A ribadire la distanza è stata la segretaria del Partito Democratico Elly Schlein, che ha escluso al momento qualsiasi percorso comune con il centrodestra.
«Non ci sono novità sulla legge elettorale, continuiamo a non vedere le condizioni per un dialogo con la destra», ha dichiarato nel corso di una conferenza stampa presso la sede nazionale del partito.
Ancora più dura la posizione del Movimento 5 Stelle. I componenti pentastellati della Commissione Affari Costituzionali della Camera hanno infatti respinto il nuovo impianto proposto dalla maggioranza, richiamando le criticità emerse durante le audizioni degli esperti.
Secondo il M5S, il testo allontanerebbe ulteriormente eletti ed elettori, aumentando la sfiducia dei cittadini verso le istituzioni. Nel mirino, in particolare, il premio di maggioranza e il meccanismo che porterebbe all’elezione di un consistente numero di parlamentari senza una reale possibilità di scelta da parte degli elettori.
La nuova fase di scontro riporta al centro del dibattito una questione che accompagna da oltre trent’anni la vita politica italiana: la difficoltà di individuare un sistema elettorale stabile, condiviso e duraturo.

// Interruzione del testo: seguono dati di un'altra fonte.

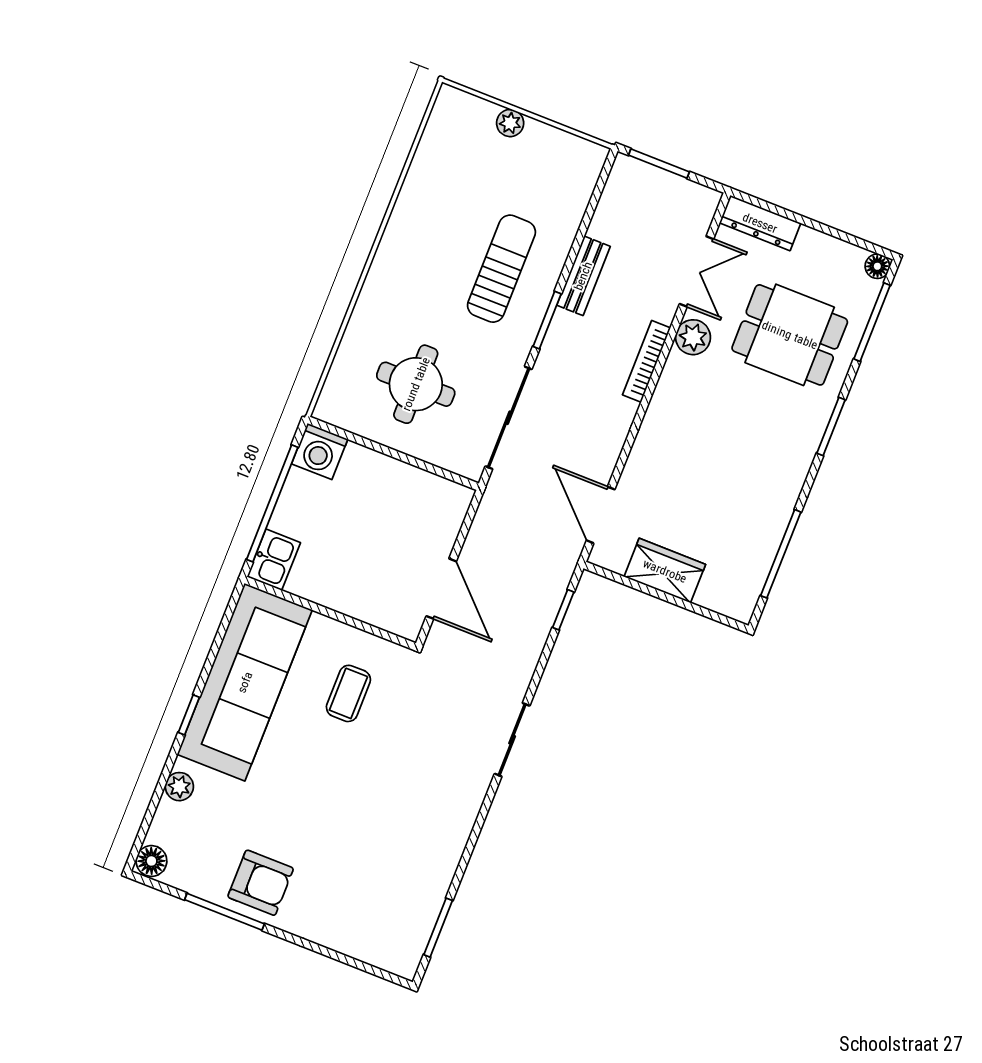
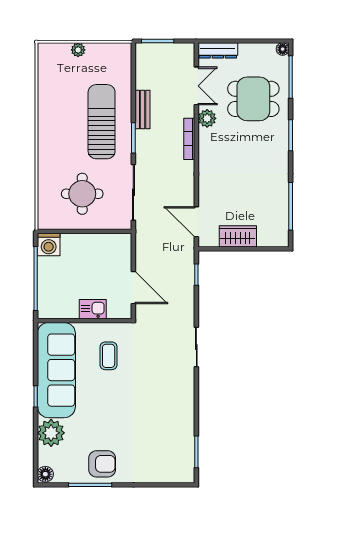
sun lounger: (501, 269) -> (102, 122), width x1.36, depth x1.34
kitchen sink: (274, 560) -> (93, 309), moved, turned -90
plant: (179, 787) -> (51, 433), width x1.87, depth x1.87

Dall’introduzione del Mattarellum nel 1993, l’Italia ha conosciuto una continua successione di riforme: il Porcellum del 2005, l’Italicum mai realmente entrato a regime e infine il Rosatellum tuttora in vigore. Un percorso segnato anche da ripetuti interventi della Corte Costituzionale che hanno modificato o cancellato parti significative delle norme approvate dal Parlamento.
Proprio questa instabilità alimenta oggi le perplessità di quanti ritengono che una nuova riforma, soprattutto a ridosso della fine della legislatura, rischi di apparire come una soluzione costruita sulle convenienze del momento più che su una visione di lungo periodo.
Per diversi osservatori il nodo non riguarda soltanto il rapporto tra governabilità e rappresentanza, ma soprattutto la necessità di restituire ai cittadini il diritto di scegliere i propri rappresentanti. Un tema che attraversa trasversalmente il dibattito politico e che torna con forza nelle critiche rivolte ai sistemi fondati su liste bloccate e candidature decise dalle segreterie dei partiti.
In questo quadro, il rischio è che il confronto sulla legge elettorale finisca ancora una volta per consumarsi nello scontro tra maggioranza e opposizione, senza riuscire a produrre quelle regole condivise che molti ritengono indispensabili per garantire stabilità istituzionale e fiducia democratica.